Baldwin board agrees to support shared-use trail to BESIC
The Baldwin school board agreed Monday to put some added money into a sidewalk to the school along U.S. Highway 56 in the hopes of leveraging additional dollars from Douglas County for the project.
Baldwin City Councilwoman Christi Darnell brought the issue to the board, with a request it add to the $20,000 it has budgeted for the project that would construct 2,000 feet of new sidewalk next spring from Eleventh Street to the Baldwin Elementary School Primary Center.
Darnell has been the strongest advocate on the council for installing an 8-foot or 10-foot-wide shared-use trail on the route rather than a 5-foot-wide sidewalk. She has received the council’s blessing to explore that option provided the wider sidewalk’s cost to the city doesn’t exceed the $125,000 set aside for the project in the city’s 2015 budget.
As part of that effort, the council’s community enhancement committee, of which Darnell is a member, has requested the Douglas County Commission provide the $30,000 more it would cost the city to install the wider shared-use trail.
On Monday, Darnell told the board that county commissioners were looking for a commitment in dollars from the board and other community groups to support the shared-use trail. For the district, that would be money beyond the $20,000 earmarked in its 2014-2015 budget for its share of the project.
Superintendent Paul Dorathy said the district’s additional cost for an 8-foot-wide trail would require nearly twice that amount.
However, Darnell and board president Nick Harris said Monday that Bill Harmon of the Baldwin City Economic Development Council has said commitments were in place to provide most of that money if the district would agree to commit $5,000 more.
Darnell clarified that county commissioners weren’t looking for an exact dollar figure from the board but only that it was willing to share in the commitment for the shared-use trail project. She added that in addition to a commitment from the EDC, she would also be looking for financial support from the PTOs of the two elementary schools.

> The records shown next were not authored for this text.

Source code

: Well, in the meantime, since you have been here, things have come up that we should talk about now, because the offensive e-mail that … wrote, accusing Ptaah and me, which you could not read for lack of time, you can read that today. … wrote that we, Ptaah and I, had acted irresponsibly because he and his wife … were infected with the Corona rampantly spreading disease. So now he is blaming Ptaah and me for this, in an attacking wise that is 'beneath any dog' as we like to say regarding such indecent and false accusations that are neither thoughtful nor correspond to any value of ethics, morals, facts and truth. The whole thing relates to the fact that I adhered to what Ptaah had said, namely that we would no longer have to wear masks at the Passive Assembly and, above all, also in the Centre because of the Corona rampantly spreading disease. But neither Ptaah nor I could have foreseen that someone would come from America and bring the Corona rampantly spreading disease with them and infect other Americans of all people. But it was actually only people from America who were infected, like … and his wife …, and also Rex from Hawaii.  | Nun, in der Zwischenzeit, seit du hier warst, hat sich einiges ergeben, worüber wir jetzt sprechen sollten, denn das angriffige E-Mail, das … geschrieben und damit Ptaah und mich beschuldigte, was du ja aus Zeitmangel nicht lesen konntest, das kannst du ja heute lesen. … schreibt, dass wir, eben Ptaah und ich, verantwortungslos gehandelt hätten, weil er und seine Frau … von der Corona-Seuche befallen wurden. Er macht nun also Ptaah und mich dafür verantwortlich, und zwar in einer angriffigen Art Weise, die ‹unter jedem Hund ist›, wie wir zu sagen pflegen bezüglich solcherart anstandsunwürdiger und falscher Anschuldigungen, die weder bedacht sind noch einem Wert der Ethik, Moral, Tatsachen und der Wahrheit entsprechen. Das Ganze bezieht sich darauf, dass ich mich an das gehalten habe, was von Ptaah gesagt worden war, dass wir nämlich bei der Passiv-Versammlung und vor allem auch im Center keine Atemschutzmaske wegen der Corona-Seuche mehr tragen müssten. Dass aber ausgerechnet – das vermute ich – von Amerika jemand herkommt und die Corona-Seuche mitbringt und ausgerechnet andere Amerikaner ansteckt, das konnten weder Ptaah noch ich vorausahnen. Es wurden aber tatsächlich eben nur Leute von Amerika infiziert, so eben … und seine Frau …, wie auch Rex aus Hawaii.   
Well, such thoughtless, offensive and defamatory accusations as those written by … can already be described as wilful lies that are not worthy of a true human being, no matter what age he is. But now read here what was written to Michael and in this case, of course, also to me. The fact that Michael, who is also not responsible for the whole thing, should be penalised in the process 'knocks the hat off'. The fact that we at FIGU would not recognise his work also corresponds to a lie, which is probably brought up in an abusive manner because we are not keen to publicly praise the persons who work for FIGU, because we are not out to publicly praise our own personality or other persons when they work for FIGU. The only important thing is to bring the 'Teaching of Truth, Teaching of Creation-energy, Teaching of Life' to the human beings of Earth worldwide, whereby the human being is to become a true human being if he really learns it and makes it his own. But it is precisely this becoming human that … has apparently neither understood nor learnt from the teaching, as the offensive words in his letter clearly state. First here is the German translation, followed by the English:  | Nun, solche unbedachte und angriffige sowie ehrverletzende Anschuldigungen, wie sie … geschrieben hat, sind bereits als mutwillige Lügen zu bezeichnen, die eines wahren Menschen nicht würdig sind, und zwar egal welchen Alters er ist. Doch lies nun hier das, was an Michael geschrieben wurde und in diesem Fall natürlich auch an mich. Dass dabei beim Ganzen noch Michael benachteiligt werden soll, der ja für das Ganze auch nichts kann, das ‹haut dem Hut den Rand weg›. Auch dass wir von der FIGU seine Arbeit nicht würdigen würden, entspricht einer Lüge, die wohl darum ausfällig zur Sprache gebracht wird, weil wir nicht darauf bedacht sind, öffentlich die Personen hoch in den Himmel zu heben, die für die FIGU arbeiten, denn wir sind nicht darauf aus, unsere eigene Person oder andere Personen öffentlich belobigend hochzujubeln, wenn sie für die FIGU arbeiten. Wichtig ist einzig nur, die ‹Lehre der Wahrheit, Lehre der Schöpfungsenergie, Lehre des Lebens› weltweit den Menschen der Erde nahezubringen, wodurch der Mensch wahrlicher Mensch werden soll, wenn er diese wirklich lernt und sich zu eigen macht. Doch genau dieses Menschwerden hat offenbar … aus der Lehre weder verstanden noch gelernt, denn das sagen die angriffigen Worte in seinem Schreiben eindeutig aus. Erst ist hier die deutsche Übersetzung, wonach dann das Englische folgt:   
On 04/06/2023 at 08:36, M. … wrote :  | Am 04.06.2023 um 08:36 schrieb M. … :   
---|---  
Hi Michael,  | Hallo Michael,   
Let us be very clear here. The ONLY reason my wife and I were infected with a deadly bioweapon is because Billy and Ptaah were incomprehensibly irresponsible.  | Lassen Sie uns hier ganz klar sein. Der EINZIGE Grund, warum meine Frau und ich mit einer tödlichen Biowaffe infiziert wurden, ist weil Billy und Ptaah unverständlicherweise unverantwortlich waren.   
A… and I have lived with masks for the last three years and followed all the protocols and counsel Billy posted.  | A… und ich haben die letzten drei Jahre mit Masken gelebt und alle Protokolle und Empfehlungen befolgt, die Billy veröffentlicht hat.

Helping Darnell make the case to the board for the wider sidewalk project was Jessica Mortinger, transportation planner for the Lawrence/Douglas County Metropolitan Planning Organization. The MPO developed with citizen involvement in 2005 a plan for a countywide network of shared-use trails, she said. Connectivity to schools was a key part of that plan.
The comfort of bicyclists in using the wider shared-use trails differentiated them from sidewalks and made them safer for that use because bikers were less tempted to use streets or highways, Mortinger said. In addition, they would have greater use because their design encouraged two abreast pedestrian traffic and made two-way traffic more comfortable.
With that, the board agreed to increase its commitment to $22,000. Board members Ivan Huntoon and Greg Kruger voted against the increase because they found a 5-foot sidewalk provided adequate safety for students. They also noted the many cost-saving measures the board has been forced to make with state funding issues.
Should the county not partner in the project, the district's would reduce its commitment to $20,000.